### LISTED RECORDS
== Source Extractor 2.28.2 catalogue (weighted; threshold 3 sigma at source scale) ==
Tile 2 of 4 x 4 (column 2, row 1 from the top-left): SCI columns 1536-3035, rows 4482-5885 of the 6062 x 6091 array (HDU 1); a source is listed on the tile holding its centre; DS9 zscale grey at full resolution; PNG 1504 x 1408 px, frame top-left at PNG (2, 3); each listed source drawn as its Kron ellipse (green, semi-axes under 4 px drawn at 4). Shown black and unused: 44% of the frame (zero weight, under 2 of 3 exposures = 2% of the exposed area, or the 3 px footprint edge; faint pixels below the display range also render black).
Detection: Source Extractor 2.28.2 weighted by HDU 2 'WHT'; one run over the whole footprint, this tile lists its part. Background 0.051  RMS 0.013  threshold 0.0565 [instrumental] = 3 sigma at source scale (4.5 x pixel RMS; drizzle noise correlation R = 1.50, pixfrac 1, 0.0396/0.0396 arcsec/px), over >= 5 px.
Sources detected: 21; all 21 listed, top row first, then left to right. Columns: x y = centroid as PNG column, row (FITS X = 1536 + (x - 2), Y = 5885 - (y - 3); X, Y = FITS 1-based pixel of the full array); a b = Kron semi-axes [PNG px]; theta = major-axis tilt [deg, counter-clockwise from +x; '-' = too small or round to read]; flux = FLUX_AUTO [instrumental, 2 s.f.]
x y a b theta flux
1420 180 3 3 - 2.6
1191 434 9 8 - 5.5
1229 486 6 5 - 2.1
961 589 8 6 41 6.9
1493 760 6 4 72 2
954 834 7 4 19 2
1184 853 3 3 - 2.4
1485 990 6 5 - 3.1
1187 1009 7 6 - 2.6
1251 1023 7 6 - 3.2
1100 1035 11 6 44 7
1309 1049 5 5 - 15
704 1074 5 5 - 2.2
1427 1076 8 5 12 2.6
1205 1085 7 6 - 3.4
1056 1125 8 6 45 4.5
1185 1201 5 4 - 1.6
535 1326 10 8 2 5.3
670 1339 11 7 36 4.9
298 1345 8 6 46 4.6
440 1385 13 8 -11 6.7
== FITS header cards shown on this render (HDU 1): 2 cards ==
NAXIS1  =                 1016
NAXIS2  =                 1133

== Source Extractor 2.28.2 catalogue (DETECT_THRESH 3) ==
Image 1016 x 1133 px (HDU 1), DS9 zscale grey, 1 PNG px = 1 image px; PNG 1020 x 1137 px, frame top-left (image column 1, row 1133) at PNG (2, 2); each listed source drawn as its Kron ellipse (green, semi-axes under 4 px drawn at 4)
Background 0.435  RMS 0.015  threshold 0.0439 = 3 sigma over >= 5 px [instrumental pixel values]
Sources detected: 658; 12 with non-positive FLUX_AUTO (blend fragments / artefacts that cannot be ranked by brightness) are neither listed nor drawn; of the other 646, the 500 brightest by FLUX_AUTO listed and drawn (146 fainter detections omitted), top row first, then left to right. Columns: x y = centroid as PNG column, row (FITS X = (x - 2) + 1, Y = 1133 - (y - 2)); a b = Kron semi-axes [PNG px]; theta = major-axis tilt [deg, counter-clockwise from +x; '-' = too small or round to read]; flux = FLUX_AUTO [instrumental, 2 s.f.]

### SET EXERCISE
Rewrite all of the lines above, replacing every "Source Extractor" with "SExtractor" and leaving everything else unchanged.

### ANSWER TO THE TASK
== SExtractor 2.28.2 catalogue (weighted; threshold 3 sigma at source scale) ==
Tile 2 of 4 x 4 (column 2, row 1 from the top-left): SCI columns 1536-3035, rows 4482-5885 of the 6062 x 6091 array (HDU 1); a source is listed on the tile holding its centre; DS9 zscale grey at full resolution; PNG 1504 x 1408 px, frame top-left at PNG (2, 3); each listed source drawn as its Kron ellipse (green, semi-axes under 4 px drawn at 4). Shown black and unused: 44% of the frame (zero weight, under 2 of 3 exposures = 2% of the exposed area, or the 3 px footprint edge; faint pixels below the display range also render black).
Detection: SExtractor 2.28.2 weighted by HDU 2 'WHT'; one run over the whole footprint, this tile lists its part. Background 0.051  RMS 0.013  threshold 0.0565 [instrumental] = 3 sigma at source scale (4.5 x pixel RMS; drizzle noise correlation R = 1.50, pixfrac 1, 0.0396/0.0396 arcsec/px), over >= 5 px.
Sources detected: 21; all 21 listed, top row first, then left to right. Columns: x y = centroid as PNG column, row (FITS X = 1536 + (x - 2), Y = 5885 - (y - 3); X, Y = FITS 1-based pixel of the full array); a b = Kron semi-axes [PNG px]; theta = major-axis tilt [deg, counter-clockwise from +x; '-' = too small or round to read]; flux = FLUX_AUTO [instrumental, 2 s.f.]
x y a b theta flux
1420 180 3 3 - 2.6
1191 434 9 8 - 5.5
1229 486 6 5 - 2.1
961 589 8 6 41 6.9
1493 760 6 4 72 2
954 834 7 4 19 2
1184 853 3 3 - 2.4
1485 990 6 5 - 3.1
1187 1009 7 6 - 2.6
1251 1023 7 6 - 3.2
1100 1035 11 6 44 7
1309 1049 5 5 - 15
704 1074 5 5 - 2.2
1427 1076 8 5 12 2.6
1205 1085 7 6 - 3.4
1056 1125 8 6 45 4.5
1185 1201 5 4 - 1.6
535 1326 10 8 2 5.3
670 1339 11 7 36 4.9
298 1345 8 6 46 4.6
440 1385 13 8 -11 6.7
== FITS header cards shown on this render (HDU 1): 2 cards ==
NAXIS1  =                 1016
NAXIS2  =                 1133

== SExtractor 2.28.2 catalogue (DETECT_THRESH 3) ==
Image 1016 x 1133 px (HDU 1), DS9 zscale grey, 1 PNG px = 1 image px; PNG 1020 x 1137 px, frame top-left (image column 1, row 1133) at PNG (2, 2); each listed source drawn as its Kron ellipse (green, semi-axes under 4 px drawn at 4)
Background 0.435  RMS 0.015  threshold 0.0439 = 3 sigma over >= 5 px [instrumental pixel values]
Sources detected: 658; 12 with non-positive FLUX_AUTO (blend fragments / artefacts that cannot be ranked by brightness) are neither listed nor drawn; of the other 646, the 500 brightest by FLUX_AUTO listed and drawn (146 fainter detections omitted), top row first, then left to right. Columns: x y = centroid as PNG column, row (FITS X = (x - 2) + 1, Y = 1133 - (y - 2)); a b = Kron semi-axes [PNG px]; theta = major-axis tilt [deg, counter-clockwise from +x; '-' = too small or round to read]; flux = FLUX_AUTO [instrumental, 2 s.f.]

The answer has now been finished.